Hebdomadaire d'information
 
Volume 41 - numÉro 4 - 18 septembre 2006
 Sommaire de ce numéro
 Archives de Forum

L’écrasement du satellite SMART-1 filmé en direct

L’observation de l’écrasement a été faite grâce à une caméra conçue à l’UdeM

Ci-haut, des techniciens s’apprêtent à fixer la WIRCam au télescope FCH. En bas, René Doyon.

Tous les médias du monde ont rapporté, le 3 septembre, l’écrasement programmé du satellite européen SMART-1 sur la Lune. Ce qu’on sait moins, c’est que l’écrasement a été vu en direct par le télescope Canada-France-Hawaii (TCFH), situé au mont Mauna Kea, dans les îles hawaiiennes. Ce qu’on sait encore moins, c’est que la caméra qui a rendu cet exploit possible a été fabriquée en partie par le Groupe d’astrophysique du Département de physique de l’UdeM.

Ce groupe de chercheurs a acquis au fil des années une expertise internationale unique dans le domaine des caméras infrarouges pour télescopes. La dernière en date, WIRCam, est installée sur le TCFH et permet de scruter le ciel sur une superficie et en une qualité de résolution inégalées jusqu’ici.

La série d’images successives prises par le télescope montre l’apparition d’un point lumineux pendant une fraction de seconde lors de l’impact du satellite sur le sol lunaire, impact suivi d’un nuage de poussière visible pendant près d’une centaine de secondes. C’est la première fois qu’un impact lunaire est observé depuis la Terre.

Résultats inespérés

«Ces images vont au-delà des espérances puisque l’équipe du TCFH ne savait pas si on allait pouvoir voir quelque chose, indique René Doyon, membre du Groupe d’astrophysique. La caméra n’a pas été pensée pour ce genre d’observation et les résultats sont spectaculaires.»

La lumière visible sur l’animation n’est pas due à une explosion puisqu’il n’y a pas d’air sur la Lune. «Il s’agit plutôt de la chaleur produite par la roche en fusion, explique Robert Lamontagne, également du Groupe d’astrophysique. La caméra WIRCam est spécialement conçue pour détecter les rayons infrarouges émis par la chaleur et c’est ce qui est visible sur les photos.»

L’équipe du TCFH se trouvait aux premières loges pour observer l’écrasement, dont le lieu et le moment avaient été calculés très précisément.

Illustration du satellite SMART-1 en orbite autour de la Lune

Le satellite SMART-1 (Small Missions for Advanced Research in Technology) a été lancé par l’Agence spatiale européenne afin de cartographier la Lune, analyser les minéraux à sa surface et vérifier si les cratères des pôles contiennent de l’eau. «L’écrasement programmé est un plus que les responsables ont ajouté à la mission, poursuit Robert Lamontagne.

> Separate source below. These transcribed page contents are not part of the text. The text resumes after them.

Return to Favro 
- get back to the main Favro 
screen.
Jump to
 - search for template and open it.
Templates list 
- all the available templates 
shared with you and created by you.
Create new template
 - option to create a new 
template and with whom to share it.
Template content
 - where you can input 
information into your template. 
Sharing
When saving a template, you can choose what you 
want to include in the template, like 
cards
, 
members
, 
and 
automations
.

L’étude des propriétés du nuage de poussière, propulsé sur plusieurs dizaines de kilomètres, permettra d’en apprendre plus sur les composantes du sol.»

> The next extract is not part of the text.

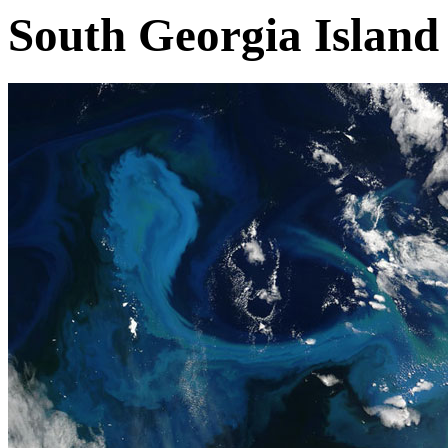
South Georgia Island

Selon le professeur, le satellite de un mètre cube a dû creuser un cratère d’une dizaine de mètres de diamètre. Des chercheurs de l’Université de Kent, au Royaume-Uni, ont même réalisé en laboratoire une simulation de l’écrasement. Celui-ci produit un cratère ovale qui explique certaines caractéristiques du nuage, qui s’est dispersé de façon ovale en raison de l’angle de l’impact.

La WIRCam

La fonction de la caméra WIRCam est de repérer des objets de très faible luminosité, comme des étoiles naines brunes. Elle permet d’examiner une très large portion du ciel, soit 20 minutes d’arc, ce qui est 10 fois plus que les autres caméras du genre. Par comparaison, la pleine lune fait 30 minutes d’arc. La caméra a la particularité de maintenir une très haute résolution d’image malgré l’étendue du champ, ce qui en fait la meilleure du monde dans sa catégorie.

Robert Lamontagne

Cette caméra est le fruit d’une collaboration internationale. Le Laboratoire de physique expérimentale du Département de physique et l’Institut national d’optique de Québec sont responsables de la production et de l’assemblage des détecteurs infrarouges, constitués de huit lentilles devant résister à un froid de –190 °C. Cette basse température est nécessaire afin d’éviter tout parasite qui pourrait provenir de la chaleur dégagée par les éléments de la caméra.

L’unité de stabilisation et de correction des images a été pour sa part fabriquée par l’Observatoire de Paris, alors que la structure mécanique et le système de refroidissement sont l’œuvre du Laboratoire d’astrophysique de Grenoble.

On peut voir la séquence animée de l’écrasement de SMART-1 sur le site du TCFH, à l’adresse <www.cfht.hawaii.edu>.